Barbara Lockee ’86 ’91
Dr. Barbara Lockee with Dean Spooner. Photo by Chase Reynolds.
Dr. Barbara Lockee is a professor of instructional design and technology in the School of Education at Virginia Tech. She also serves as a Faculty Fellow in the Office of the Vice Provost for Faculty Affairs at Virginia Tech.
Lockee's research and teaching are centered at the intersection of instructional design and distance learning, with the goal of advancing knowledge regarding effective distance-delivered courses and programs. During the recent global pandemic, her scholarship and professional development efforts supported the transition to online delivery of education in K-12, higher education, and workplace learning contexts around the world.
Lockee’s research has been funded by various federal agencies, including the National Science Foundation, the U.S. Department of Agriculture, and the U.S. Agency for International Development. For more than 25 years, she has consulted with workplace learning professionals in healthcare, the space industry, military, government, and non-profit organizations to support their training and development efforts. Her recent co-authored book, Streamlined ID: A Practical Guide for Instructional Design, strives to make the design of learning solutions accessible and pragmatic for those who develop educational courses and programs across a variety of contexts.
Lockee is past president of the Association for Educational Communications and Technology and is currently serving as Vice President for Education of the International Academic Forum, based in Nagoya, Japan. She is also a member of the board of directors of CMR Institute, a nonprofit healthcare education provider.
She earned her Ph.D. in 1996 from Virginia Tech in curriculum and instruction (instructional technology), M.A. in 1991 from Appalachian State University in curriculum and instruction (educational media), and B.A. in 1986 from Appalachian State University in communication arts.
Maxine McCall ’60 ’65
Maxine McCall with Dean Spooner. Photo submitted.
Maxine McCall is a beloved teacher and administrator for over 30 years for Burke County Schools. She has a deep commitment to the classroom, to students, and to future educators, teaching English and directing theatre productions.

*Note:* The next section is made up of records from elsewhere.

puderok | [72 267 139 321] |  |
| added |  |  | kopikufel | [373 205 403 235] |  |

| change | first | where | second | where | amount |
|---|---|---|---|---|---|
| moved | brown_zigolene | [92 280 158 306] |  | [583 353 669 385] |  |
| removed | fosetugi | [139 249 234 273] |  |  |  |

She earned her Bachelor of Science in English from Appalachian State University (then Appalachian Teachers College) in 1960 and returned to earn her Master of Arts in both English and library science in 1965. She also received certification in gifted and talented education from the North Carolina Department of Public Instruction.

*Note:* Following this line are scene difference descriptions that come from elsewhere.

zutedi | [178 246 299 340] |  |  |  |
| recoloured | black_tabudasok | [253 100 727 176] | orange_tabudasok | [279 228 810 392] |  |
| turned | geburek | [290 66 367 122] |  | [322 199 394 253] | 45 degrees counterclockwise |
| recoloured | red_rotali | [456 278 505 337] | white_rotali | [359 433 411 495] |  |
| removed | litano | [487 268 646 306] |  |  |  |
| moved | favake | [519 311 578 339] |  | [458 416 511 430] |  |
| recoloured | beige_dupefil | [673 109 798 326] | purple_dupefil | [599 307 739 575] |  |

One recommender noted, “[McCall] happily recalls her time as a student at App State, and how her college experience was defined by her participation in Playcrafters, one of App State’s longest-running student organizations, the drama group open to students from across the entire university.”

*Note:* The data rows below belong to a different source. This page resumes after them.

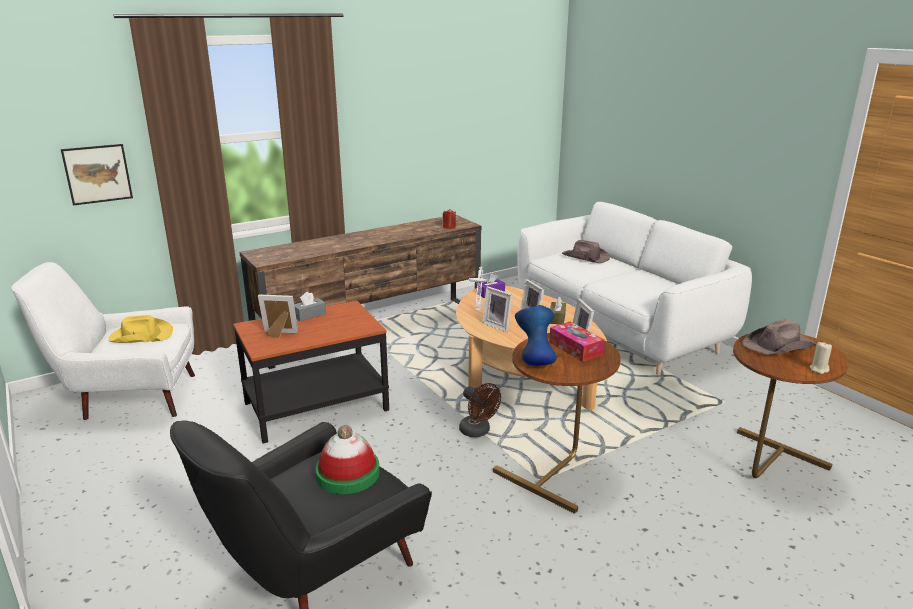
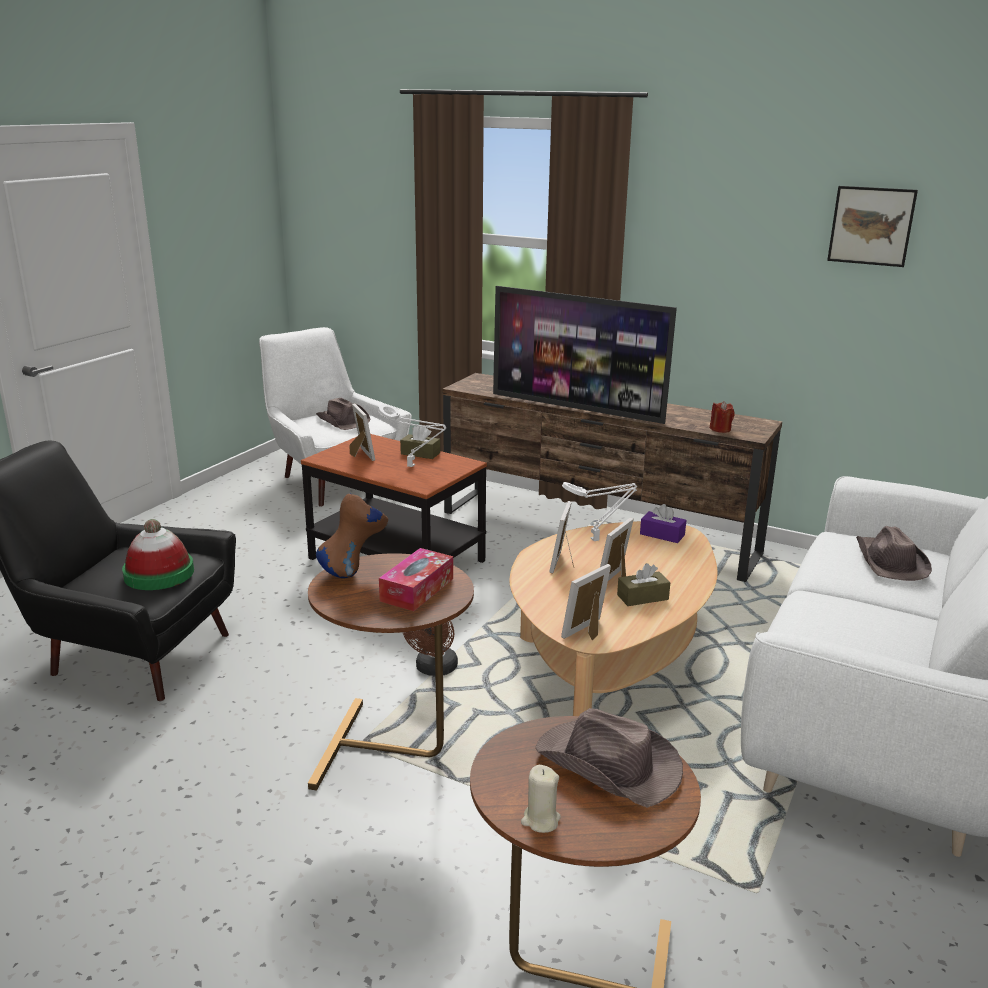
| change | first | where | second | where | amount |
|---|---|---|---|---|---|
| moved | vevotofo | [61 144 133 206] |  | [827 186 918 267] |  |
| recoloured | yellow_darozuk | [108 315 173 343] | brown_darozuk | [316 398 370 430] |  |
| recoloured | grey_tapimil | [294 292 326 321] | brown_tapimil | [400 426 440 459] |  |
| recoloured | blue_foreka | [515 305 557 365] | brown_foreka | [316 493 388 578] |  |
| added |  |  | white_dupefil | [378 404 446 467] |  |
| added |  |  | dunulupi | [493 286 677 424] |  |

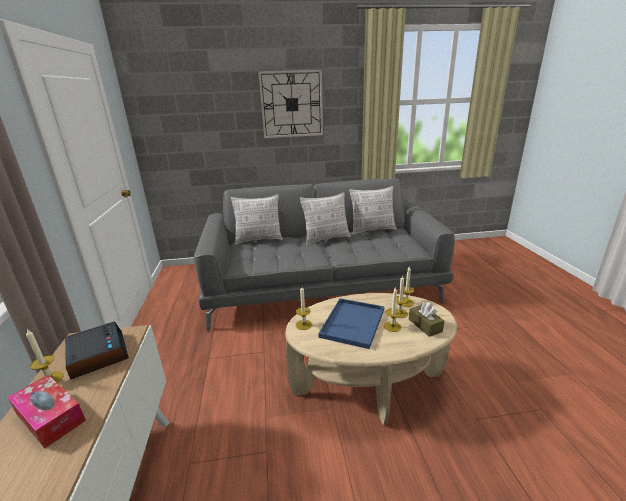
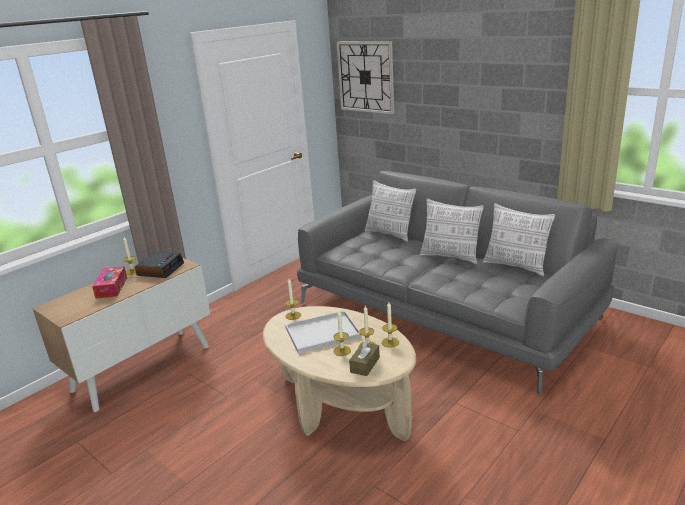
| change | first | where | second | where | amount |
|---|---|---|---|---|---|
| moved | ditosun | [258 69 323 138] |  | [337 41 394 114] |  |
| recoloured | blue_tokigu | [318 298 384 349] | white_tokigu | [285 310 362 354] |  |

Other recommenders recount the numerous plays she directed for both the high school and community theater, including famous Broadway productions of The King and I, My Fair Lady, The Sound of Music, and Camelot.
McCall published a book on the life of Frankie Silver entitled They Won’t Hang a Woman, which details the history of Silver’s trial and hanging. The book received numerous awards including the Award of Excellence for outstanding achievement in the preservation of North Carolina history from the North Carolina Society of Historians.
After retiring from the school system, she continues to volunteer her time, talent, energy, and finances to many service organizations. McCall currently serves on the Appalachian State University’s Department of Theatre and Dance’s newly formed Advisory Board.